# Activity
Range to reproduce from the entries below: the line with "staining of lung", the line with "staining of human", and every line in between. Give them exactly and give nothing else.

# Collected data entries
▽
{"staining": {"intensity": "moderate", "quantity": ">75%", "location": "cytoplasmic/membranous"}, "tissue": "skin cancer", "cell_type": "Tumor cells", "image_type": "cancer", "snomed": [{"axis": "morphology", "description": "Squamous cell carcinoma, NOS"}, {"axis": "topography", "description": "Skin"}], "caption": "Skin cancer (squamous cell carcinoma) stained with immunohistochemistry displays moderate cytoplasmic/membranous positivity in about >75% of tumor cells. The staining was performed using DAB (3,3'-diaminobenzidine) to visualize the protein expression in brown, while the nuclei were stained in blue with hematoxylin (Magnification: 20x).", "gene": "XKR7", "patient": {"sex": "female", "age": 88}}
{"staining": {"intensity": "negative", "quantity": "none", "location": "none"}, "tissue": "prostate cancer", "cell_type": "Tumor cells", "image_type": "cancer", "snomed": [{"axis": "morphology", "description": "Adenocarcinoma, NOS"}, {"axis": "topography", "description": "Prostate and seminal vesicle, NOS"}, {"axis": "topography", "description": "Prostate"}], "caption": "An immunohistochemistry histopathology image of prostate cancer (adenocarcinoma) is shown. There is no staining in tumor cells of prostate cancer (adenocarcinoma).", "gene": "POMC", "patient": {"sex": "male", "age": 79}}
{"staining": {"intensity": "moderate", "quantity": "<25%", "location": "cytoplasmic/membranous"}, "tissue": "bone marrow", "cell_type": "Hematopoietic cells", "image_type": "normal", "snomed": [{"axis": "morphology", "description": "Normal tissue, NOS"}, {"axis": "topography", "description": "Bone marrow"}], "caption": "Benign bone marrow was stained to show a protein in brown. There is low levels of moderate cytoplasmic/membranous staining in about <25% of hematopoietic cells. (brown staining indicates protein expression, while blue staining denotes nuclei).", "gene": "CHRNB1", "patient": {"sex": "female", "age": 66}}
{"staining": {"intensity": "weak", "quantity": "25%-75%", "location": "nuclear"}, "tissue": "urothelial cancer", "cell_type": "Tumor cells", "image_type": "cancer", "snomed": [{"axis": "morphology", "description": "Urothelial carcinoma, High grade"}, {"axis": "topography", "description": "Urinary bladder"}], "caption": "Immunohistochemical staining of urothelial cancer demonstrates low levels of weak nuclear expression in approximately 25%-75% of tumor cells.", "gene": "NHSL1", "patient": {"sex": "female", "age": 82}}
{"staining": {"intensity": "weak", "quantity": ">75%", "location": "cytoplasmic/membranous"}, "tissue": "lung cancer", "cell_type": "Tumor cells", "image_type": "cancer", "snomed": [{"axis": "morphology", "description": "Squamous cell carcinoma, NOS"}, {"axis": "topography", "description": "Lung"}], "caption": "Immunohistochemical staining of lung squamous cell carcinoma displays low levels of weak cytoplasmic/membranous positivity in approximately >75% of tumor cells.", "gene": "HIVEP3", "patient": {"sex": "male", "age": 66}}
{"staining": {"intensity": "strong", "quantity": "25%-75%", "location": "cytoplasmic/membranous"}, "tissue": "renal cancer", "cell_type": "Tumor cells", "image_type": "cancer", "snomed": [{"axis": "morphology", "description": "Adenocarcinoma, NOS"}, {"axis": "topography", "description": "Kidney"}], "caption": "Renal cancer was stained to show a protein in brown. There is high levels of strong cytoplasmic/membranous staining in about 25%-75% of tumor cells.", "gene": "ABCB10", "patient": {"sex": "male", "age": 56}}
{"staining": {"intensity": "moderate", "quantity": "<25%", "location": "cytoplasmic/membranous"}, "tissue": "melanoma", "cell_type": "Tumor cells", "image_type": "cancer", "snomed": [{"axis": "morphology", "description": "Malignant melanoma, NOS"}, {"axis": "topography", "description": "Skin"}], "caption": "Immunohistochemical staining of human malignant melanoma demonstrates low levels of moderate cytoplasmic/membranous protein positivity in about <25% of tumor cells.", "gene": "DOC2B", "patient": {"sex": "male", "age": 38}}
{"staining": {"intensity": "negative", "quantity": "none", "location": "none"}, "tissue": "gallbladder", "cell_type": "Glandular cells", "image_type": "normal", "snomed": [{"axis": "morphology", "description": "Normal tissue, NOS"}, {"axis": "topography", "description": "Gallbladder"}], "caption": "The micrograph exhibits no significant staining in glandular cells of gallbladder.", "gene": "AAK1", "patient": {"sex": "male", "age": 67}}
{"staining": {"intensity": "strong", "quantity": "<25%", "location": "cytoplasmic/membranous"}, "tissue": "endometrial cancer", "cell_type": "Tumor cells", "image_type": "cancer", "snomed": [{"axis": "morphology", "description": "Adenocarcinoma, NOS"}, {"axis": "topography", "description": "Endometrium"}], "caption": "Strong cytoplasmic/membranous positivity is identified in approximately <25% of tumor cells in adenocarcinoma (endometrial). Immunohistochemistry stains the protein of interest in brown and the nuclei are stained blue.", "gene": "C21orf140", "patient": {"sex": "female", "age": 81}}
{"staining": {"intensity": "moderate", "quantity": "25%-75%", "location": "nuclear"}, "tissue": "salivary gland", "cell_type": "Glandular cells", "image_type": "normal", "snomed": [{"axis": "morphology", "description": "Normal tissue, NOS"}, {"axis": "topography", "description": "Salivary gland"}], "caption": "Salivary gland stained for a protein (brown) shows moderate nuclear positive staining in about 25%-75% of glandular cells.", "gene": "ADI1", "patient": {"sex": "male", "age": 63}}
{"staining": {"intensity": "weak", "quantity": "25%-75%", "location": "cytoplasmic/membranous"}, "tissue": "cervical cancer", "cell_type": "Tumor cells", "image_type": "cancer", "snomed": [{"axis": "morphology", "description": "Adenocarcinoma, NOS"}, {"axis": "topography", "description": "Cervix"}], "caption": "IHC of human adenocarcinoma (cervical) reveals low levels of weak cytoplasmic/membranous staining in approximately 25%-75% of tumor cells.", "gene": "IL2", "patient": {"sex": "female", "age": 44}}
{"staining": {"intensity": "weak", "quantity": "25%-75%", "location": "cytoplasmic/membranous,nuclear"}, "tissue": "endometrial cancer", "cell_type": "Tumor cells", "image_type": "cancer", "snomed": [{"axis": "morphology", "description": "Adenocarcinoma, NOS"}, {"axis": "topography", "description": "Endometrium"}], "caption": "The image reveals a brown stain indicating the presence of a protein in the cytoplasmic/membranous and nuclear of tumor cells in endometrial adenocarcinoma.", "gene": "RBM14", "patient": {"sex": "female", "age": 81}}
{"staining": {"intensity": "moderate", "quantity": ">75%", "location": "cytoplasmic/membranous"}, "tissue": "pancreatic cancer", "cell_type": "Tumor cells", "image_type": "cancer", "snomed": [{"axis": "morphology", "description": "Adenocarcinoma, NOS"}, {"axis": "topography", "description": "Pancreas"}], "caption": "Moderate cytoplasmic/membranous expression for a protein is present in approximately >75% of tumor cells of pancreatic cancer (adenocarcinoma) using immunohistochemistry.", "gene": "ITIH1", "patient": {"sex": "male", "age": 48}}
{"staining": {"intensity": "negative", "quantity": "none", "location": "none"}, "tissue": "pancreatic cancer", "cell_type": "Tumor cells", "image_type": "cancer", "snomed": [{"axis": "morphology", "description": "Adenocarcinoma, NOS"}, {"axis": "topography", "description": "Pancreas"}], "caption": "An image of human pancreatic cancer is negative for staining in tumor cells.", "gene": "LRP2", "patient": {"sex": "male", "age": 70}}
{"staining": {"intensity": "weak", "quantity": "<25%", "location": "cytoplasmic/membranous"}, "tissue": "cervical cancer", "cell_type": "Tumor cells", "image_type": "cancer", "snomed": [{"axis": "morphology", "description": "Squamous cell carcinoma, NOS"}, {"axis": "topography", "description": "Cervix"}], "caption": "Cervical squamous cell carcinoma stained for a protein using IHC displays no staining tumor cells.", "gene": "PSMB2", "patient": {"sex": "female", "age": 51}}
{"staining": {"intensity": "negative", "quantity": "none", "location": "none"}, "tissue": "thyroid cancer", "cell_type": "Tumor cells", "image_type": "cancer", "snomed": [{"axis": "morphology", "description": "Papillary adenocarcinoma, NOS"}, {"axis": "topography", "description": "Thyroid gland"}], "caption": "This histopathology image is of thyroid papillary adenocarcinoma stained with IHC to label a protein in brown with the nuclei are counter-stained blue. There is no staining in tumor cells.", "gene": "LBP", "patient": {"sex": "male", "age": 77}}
△
# Result
{"staining": {"intensity": "weak", "quantity": ">75%", "location": "cytoplasmic/membranous"}, "tissue": "lung cancer", "cell_type": "Tumor cells", "image_type": "cancer", "snomed": [{"axis": "morphology", "description": "Squamous cell carcinoma, NOS"}, {"axis": "topography", "description": "Lung"}], "caption": "Immunohistochemical staining of lung squamous cell carcinoma displays low levels of weak cytoplasmic/membranous positivity in approximately >75% of tumor cells.", "gene": "HIVEP3", "patient": {"sex": "male", "age": 66}}
{"staining": {"intensity": "strong", "quantity": "25%-75%", "location": "cytoplasmic/membranous"}, "tissue": "renal cancer", "cell_type": "Tumor cells", "image_type": "cancer", "snomed": [{"axis": "morphology", "description": "Adenocarcinoma, NOS"}, {"axis": "topography", "description": "Kidney"}], "caption": "Renal cancer was stained to show a protein in brown. There is high levels of strong cytoplasmic/membranous staining in about 25%-75% of tumor cells.", "gene": "ABCB10", "patient": {"sex": "male", "age": 56}}
{"staining": {"intensity": "moderate", "quantity": "<25%", "location": "cytoplasmic/membranous"}, "tissue": "melanoma", "cell_type": "Tumor cells", "image_type": "cancer", "snomed": [{"axis": "morphology", "description": "Malignant melanoma, NOS"}, {"axis": "topography", "description": "Skin"}], "caption": "Immunohistochemical staining of human malignant melanoma demonstrates low levels of moderate cytoplasmic/membranous protein positivity in about <25% of tumor cells.", "gene": "DOC2B", "patient": {"sex": "male", "age": 38}}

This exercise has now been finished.